[Source data]
---

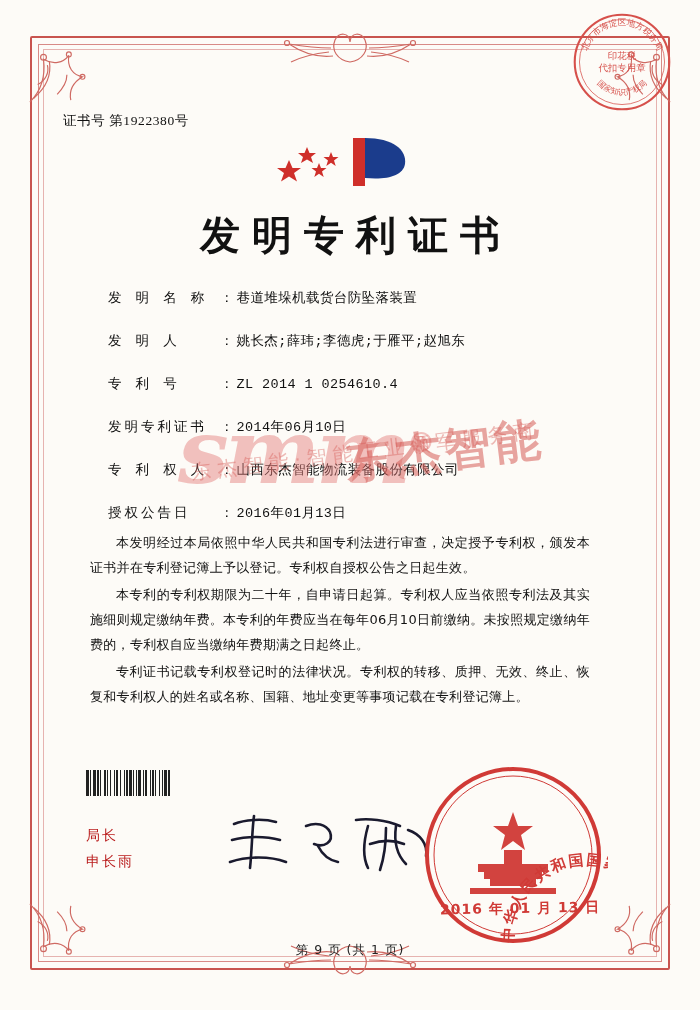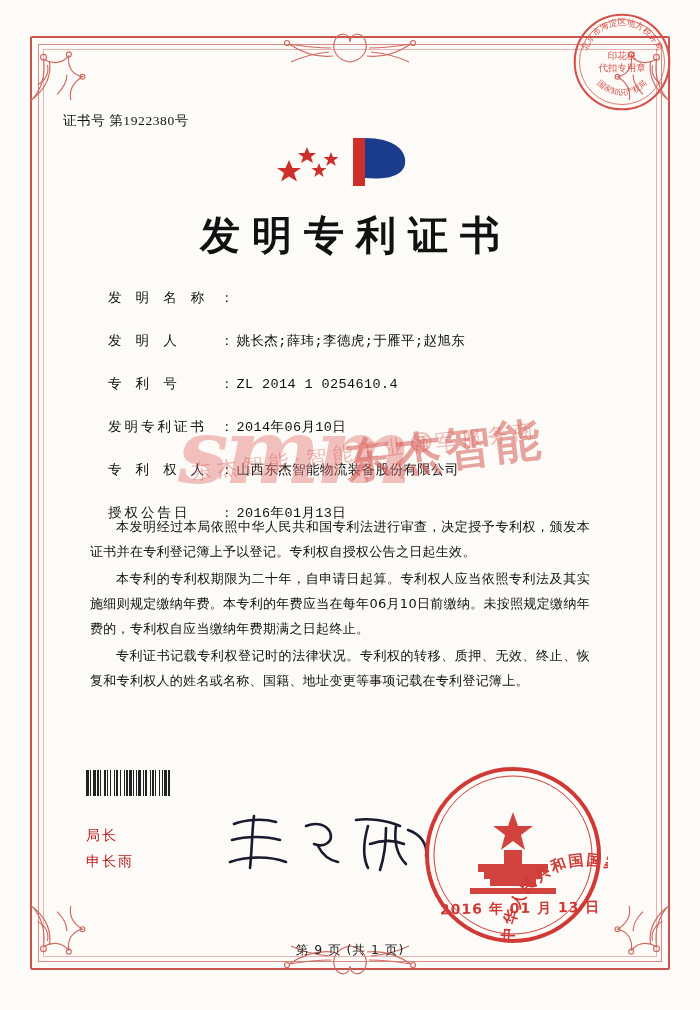--- a/index.html
+++ b/index.html
@@ -149,21 +149,21 @@
     margin-right: 3px;
   }
   .field-value {
     flex: 1 1 auto;
     letter-spacing: 0.4px;
   }
 
   .paragraphs {
     position: absolute;
     left: 32px;
-    top: 444px;
+    top: 460px;
     width: 500px;
     font-size: 13px;
     line-height: 25px;
     color: #111;
     letter-spacing: 0.3px;
   }
   .paragraphs p {
     margin: 0 0 2px 0;
     text-indent: 26px;
     text-align: justify;
@@ -401,20 +401,21 @@
         <path d="M78 8 L90 8 L90 24 L78 24 Z" fill="#cf2f2a"></path>
       </svg>
     </div>
 
     <div class="main-title">发明专利证书</div>
 
     <div class="fields">
       <div class="field-row">
         <span class="field-label">发 明 名 称</span>
         <span class="field-colon">：</span>
+        <span class="field-value">巷道堆垛机载货台防坠落装置</span>
       </div>
       <div class="field-row">
         <span class="field-label">发 明 人</span>
         <span class="field-colon">：</span>
         <span class="field-value">姚长杰;薛玮;李德虎;于雁平;赵旭东</span>
       </div>
       <div class="field-row">
         <span class="field-label">专 利 号</span>
         <span class="field-colon">：</span>
         <span class="field-value">ZL 2014 1 0254610.4</span>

---

(Try it) Transcribe every entry above exactly. Omit all pictures.

(Result below)
--- a/index.html
+++ b/index.html
@@ -149,21 +149,21 @@
     margin-right: 3px;
   }
   .field-value {
     flex: 1 1 auto;
     letter-spacing: 0.4px;
   }
 
   .paragraphs {
     position: absolute;
     left: 32px;
-    top: 444px;
+    top: 460px;
     width: 500px;
     font-size: 13px;
     line-height: 25px;
     color: #111;
     letter-spacing: 0.3px;
   }
   .paragraphs p {
     margin: 0 0 2px 0;
     text-indent: 26px;
     text-align: justify;
@@ -401,20 +401,21 @@
         <path d="M78 8 L90 8 L90 24 L78 24 Z" fill="#cf2f2a"></path>
       </svg>
     </div>
 
     <div class="main-title">发明专利证书</div>
 
     <div class="fields">
       <div class="field-row">
         <span class="field-label">发 明 名 称</span>
         <span class="field-colon">：</span>
+        <span class="field-value">巷道堆垛机载货台防坠落装置</span>
       </div>
       <div class="field-row">
         <span class="field-label">发 明 人</span>
         <span class="field-colon">：</span>
         <span class="field-value">姚长杰;薛玮;李德虎;于雁平;赵旭东</span>
       </div>
       <div class="field-row">
         <span class="field-label">专 利 号</span>
         <span class="field-colon">：</span>
         <span class="field-value">ZL 2014 1 0254610.4</span>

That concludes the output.